The main disadvantage of starting a new policy is that everything your pet has been seen or given advice for will be considered a pre-existing condition by your new insurer. These conditions (or even body parts!) will usually be excluded from the policy.
Fortunately, there are exceptions to this rule, though! Some insurers don’t exclude pre-existing conditions if your pet hasn’t received treatment or advice for a certain period of time. For example if your dog had back pain 3 year ago, some insurers won’t class back pain as a pre-existing condition. Therefore, your pet will not be excluded for that.
Furthermore, there is a circumstance where this concern may not apply. If your current insurance is a maximum benefit policy or time-limited policy and you have achieved your limit on your pet’s pre-existing conditions, you are not covered for them anymore. And, for this reason, changing insurance won’t make a difference for those conditions. You may get a better deal for the conditions your pet is still insured for (the ones that haven’t happened yet!). For example, if your dog had stifle surgery but is otherwise healthy and you can’t claim for stifle problems anymore because you have reached your limit, then changing insurance means your dog will be excluded for stifle problems anyway; but you may find a better deal for when other medical problems arise.
On the other hand, if you have a lifelong cover and your pet has had health problems in the past, even if a different policy offers a better deal you need to consider whether the advantages of the new policy outweigh the loss of cover for those conditions over time.
What’s the verdict?
If your pet has never had a medical condition or illness in the past you shouldn’t have any concerns changing policy and/or insurer. It is almost always beneficial changing if you find a better deal.
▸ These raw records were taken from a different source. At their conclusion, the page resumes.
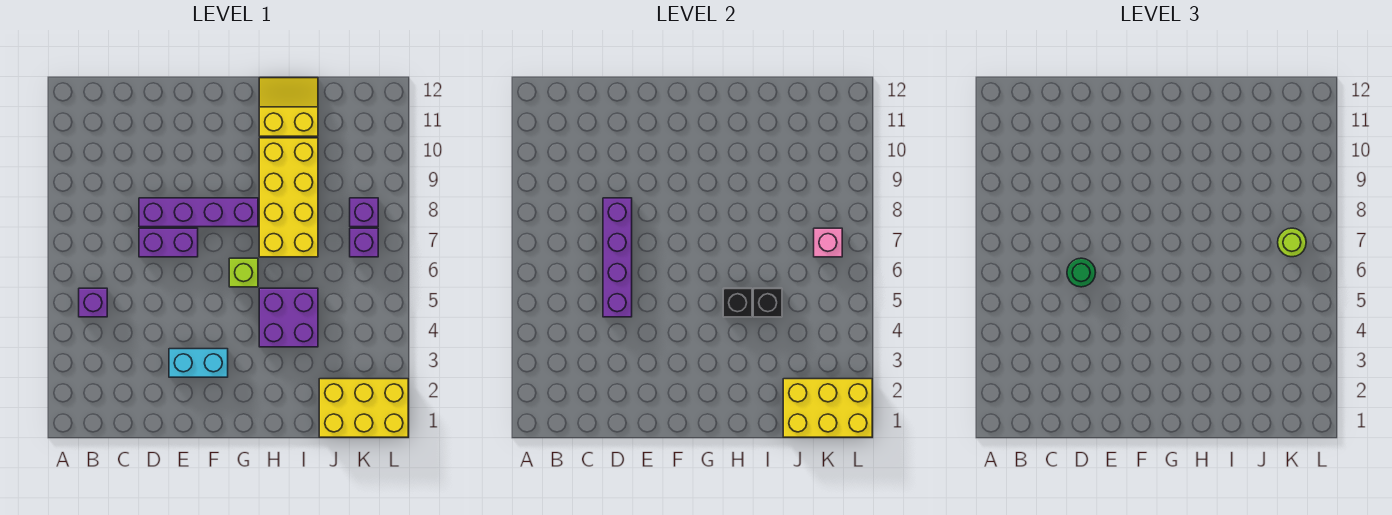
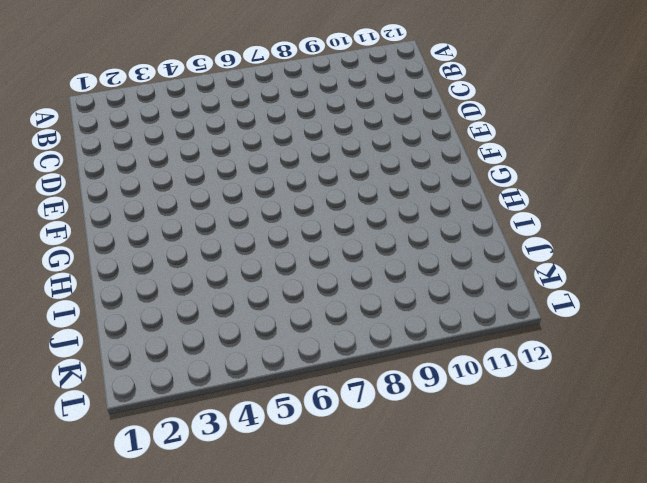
none -> purple 1x1 brick [79,288,107,317]
none -> purple 1x2 brick [139,228,198,257]
none -> purple 1x4 brick [139,198,258,227]

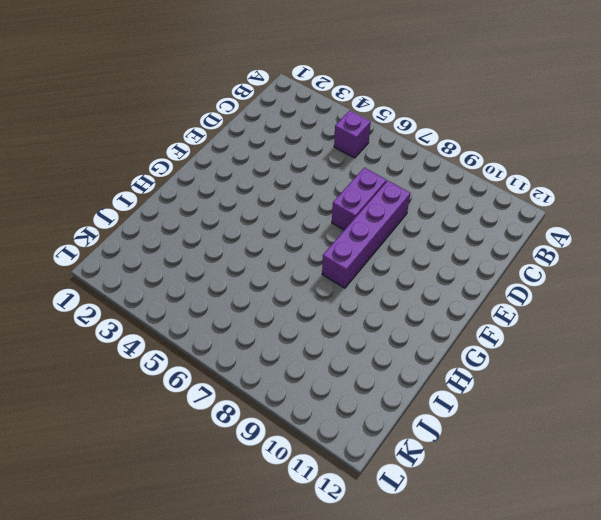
none -> cyan 1x2 brick [169,349,228,377]
none -> lime 1x1 brick [229,258,258,287]
none -> purple 2x2 brick [259,288,318,347]

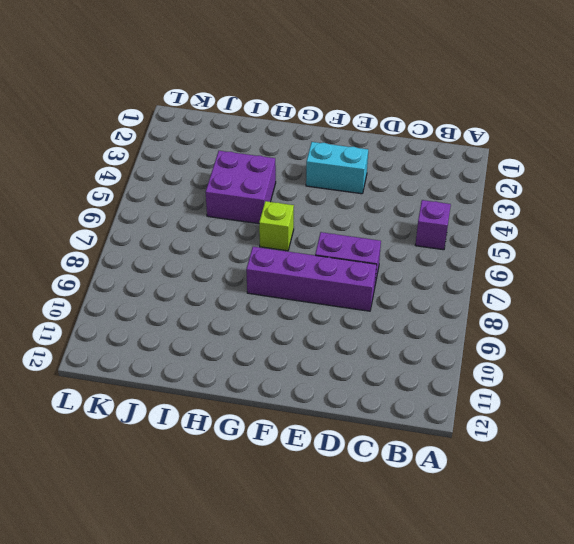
none -> yellow 2x4 brick [259,138,318,257]
none -> yellow 2x2 slope [259,78,318,136]
none -> yellow 2x3 brick [319,379,408,437]

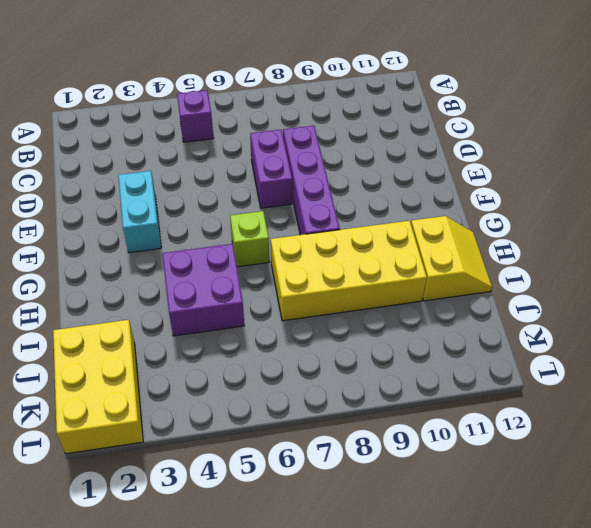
none -> purple 1x1 brick [350,228,378,257]
none -> purple 1x1 brick [350,198,378,227]
none -> purple 1x4 brick [603,198,632,317]

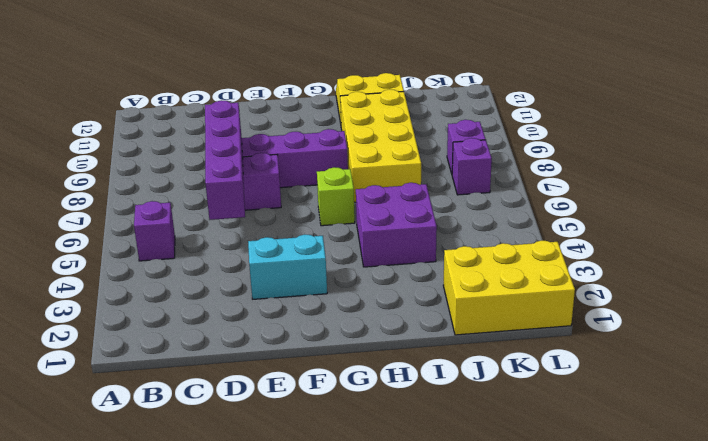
none -> black 1x1 brick [723,288,752,317]
none -> black 1x1 brick [753,288,782,317]
none -> yellow 2x3 brick [783,379,872,437]

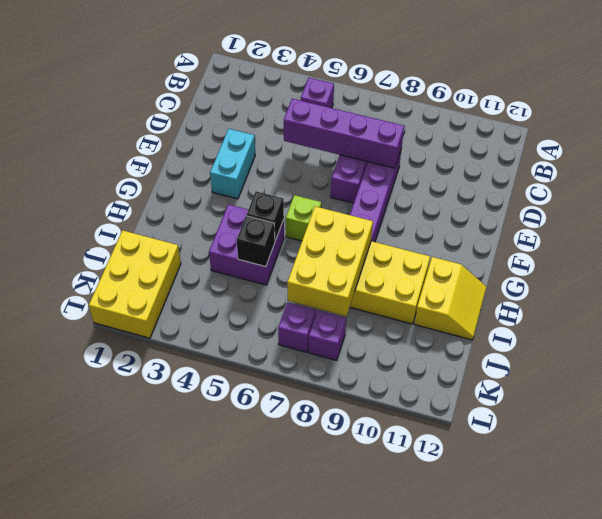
yellow 2x3 brick [287,206,373,316] -> yellow 2x3 brick moved to [783,379,872,437]
none -> pink 1x1 brick [814,228,842,257]
none -> green 1x1 round brick [1067,258,1096,287]
none -> lime 1x1 round brick [1278,228,1306,257]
Equally, if your insurance is time-limited or you reached the maximum you can claim for a certain condition, that condition will be classed as pre-existing by your new insurer. However your pet won’t be covered for that condition anymore anyway. So it may be worth it to switch to a better deal or to a lifetime cover. At least your pet will have a better cover for everything else that hasn’t happened yet.
However, if your pet has had previous conditions and you have lifetime cover, you need to consider carefully whether the benefits of a new policy outweigh the disadvantage of having those conditions excluded. Especially if your pet has got chronic conditions like allergies, diabetes or kidney disease, that need lifelong treatment and monitoring.